Roadtown will be proof against the “cyclones” that are the evil genius of country life in the South and West. As for earthquakes, San Francisco’s experience proves that reinforced concrete is the best earthquake resister known.

Any building material may be used, but we will here consider cement, poured into moulds, as a standard.

Thomas A. Edison, whose efforts at perfecting a method of molding complete houses by pouring cement into molds, has attracted world-wide attention, has donated to the Roadtown the use of his cement house patents.

The Roadtown, like the railroad, will get much of its building material, such as sand and stone, along the right of way, and haul it to its place in the structure on the railroad which will be the first part of a Roadtown to be constructed. Thus the expense will be greatly reduced.

Wagon hauling and hand mixing, the heaviest items of expense in cement construction, are entirely eliminated in Roadtown where the concrete is mixed and poured from a machine located on a work train.

The Railroad will be Noiseless.

The essential of the Roadtown being the combination of transportation and house construction, the Roadtown if invented in any age before the present one would have been worthless. The horse-pulled vehicle or the steam or gasoline engine would be a nuisance in any part of a building used for a dwelling.

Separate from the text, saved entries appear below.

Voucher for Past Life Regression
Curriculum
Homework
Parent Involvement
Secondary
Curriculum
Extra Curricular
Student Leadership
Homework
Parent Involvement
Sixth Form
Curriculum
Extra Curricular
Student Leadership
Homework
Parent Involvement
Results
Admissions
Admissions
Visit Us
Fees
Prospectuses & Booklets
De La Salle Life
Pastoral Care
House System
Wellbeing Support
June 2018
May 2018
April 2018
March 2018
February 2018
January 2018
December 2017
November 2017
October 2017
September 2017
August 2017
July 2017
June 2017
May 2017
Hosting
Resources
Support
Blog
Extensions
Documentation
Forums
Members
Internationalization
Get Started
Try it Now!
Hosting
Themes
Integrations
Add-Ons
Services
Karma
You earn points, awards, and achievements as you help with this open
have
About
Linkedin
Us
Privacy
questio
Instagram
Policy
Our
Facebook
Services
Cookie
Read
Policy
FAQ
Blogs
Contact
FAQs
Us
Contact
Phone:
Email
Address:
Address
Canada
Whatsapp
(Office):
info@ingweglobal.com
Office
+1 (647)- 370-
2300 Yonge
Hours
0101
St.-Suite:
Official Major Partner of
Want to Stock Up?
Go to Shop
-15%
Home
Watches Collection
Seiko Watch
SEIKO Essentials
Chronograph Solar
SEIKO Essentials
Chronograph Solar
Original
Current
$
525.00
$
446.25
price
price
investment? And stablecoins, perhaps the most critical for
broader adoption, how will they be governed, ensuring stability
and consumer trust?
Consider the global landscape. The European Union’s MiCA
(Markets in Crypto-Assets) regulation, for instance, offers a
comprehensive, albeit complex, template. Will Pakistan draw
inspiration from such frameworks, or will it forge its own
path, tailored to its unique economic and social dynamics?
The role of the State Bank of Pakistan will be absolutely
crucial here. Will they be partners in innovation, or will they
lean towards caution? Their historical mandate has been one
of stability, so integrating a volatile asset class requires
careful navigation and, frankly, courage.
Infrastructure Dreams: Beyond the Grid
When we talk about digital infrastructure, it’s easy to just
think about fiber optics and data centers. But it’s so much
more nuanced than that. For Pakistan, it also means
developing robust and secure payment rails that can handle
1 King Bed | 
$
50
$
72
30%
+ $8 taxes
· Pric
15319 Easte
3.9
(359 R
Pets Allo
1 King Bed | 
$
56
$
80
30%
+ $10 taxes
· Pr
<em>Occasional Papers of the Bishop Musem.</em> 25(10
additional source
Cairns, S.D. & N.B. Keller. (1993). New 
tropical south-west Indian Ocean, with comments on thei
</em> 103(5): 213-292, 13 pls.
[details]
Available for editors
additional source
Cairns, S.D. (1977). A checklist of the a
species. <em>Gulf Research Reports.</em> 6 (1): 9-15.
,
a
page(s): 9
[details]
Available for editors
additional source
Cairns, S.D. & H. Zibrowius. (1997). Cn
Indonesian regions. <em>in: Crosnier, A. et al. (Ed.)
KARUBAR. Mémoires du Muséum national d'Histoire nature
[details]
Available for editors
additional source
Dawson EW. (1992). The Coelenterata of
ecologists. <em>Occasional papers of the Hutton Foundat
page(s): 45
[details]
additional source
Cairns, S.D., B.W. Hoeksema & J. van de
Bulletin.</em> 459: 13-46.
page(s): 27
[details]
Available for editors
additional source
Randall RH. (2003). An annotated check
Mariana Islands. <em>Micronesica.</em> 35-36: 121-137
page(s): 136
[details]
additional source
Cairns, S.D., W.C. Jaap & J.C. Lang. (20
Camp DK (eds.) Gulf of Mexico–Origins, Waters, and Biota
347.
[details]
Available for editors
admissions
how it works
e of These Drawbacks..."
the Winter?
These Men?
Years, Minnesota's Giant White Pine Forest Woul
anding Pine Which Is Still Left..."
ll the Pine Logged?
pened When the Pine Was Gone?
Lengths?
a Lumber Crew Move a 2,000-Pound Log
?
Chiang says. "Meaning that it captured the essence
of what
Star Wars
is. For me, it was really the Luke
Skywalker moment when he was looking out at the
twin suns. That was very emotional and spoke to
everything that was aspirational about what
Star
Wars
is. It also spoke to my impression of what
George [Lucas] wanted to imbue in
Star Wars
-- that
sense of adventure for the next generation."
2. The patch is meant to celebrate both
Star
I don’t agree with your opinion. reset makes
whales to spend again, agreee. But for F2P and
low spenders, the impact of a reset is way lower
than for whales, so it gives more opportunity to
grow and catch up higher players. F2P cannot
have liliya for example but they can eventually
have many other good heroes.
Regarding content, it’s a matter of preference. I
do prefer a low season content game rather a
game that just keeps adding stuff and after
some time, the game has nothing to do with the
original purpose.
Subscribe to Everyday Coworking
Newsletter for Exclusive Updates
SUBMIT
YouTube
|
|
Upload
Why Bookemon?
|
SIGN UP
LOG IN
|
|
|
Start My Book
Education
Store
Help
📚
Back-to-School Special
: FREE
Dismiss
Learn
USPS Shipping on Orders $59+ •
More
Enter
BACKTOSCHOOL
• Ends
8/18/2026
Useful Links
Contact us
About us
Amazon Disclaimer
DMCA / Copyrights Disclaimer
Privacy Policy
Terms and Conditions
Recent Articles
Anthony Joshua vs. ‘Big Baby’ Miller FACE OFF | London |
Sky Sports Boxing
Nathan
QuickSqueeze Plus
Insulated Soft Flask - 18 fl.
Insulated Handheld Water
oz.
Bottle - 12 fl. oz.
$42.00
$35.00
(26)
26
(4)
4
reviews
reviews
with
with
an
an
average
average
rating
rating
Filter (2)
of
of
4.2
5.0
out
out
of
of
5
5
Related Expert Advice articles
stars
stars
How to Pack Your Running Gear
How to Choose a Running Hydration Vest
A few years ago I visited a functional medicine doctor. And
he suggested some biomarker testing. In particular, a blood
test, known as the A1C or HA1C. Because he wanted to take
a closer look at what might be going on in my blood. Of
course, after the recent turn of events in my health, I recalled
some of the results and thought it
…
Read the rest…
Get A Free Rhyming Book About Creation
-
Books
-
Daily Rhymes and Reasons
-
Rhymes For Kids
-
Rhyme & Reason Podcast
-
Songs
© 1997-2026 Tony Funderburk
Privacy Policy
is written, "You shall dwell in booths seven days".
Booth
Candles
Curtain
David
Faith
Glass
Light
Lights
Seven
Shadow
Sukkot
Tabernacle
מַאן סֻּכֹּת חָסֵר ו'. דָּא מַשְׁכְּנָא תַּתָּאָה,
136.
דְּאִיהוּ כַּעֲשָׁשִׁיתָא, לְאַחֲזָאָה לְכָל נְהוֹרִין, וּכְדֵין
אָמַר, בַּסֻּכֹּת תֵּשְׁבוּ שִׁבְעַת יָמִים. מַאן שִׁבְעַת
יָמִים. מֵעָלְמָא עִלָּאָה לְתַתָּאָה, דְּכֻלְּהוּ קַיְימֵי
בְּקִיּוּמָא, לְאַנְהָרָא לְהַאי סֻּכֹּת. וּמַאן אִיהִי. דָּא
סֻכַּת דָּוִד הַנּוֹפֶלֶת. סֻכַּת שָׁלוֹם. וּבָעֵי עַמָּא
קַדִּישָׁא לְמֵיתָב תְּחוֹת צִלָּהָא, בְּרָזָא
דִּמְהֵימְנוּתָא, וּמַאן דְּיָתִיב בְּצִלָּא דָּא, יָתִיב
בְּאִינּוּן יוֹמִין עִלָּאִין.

Electrical transportation, on the other hand, is a perfectly refined method of locomotion and well suited for indoor uses.

Of the various systems of transportation devised and now available, I believe the Boyes Monorail to be the most applicable to the needs of a continuous house, and I have prevailed upon Mr. Boyes to donate the use of his patents to Roadtown.

This wonderful invention was perfected after many years of intense application by a thorough mechanic and electrician. It has been demonstrated and found to be thoroughly practical and is far in advance of either the present two-railed electric railroads, or the Gyroscopic types of Monorail cars which have lately attracted considerable attention because of their seeming disregard of the law of gravity.

The Gyroscopic Monorail, at a great expense and complication, eliminates one rail, but there is no particular gain in so doing, in fact there is a distinct loss for the thing that limits the speed of the ordinary electric car, is the loss of grip on the rail, and in the Gyroscopic Monorail the bearing surface of the steel wheels is reduced to just one-half that of the ordinary car.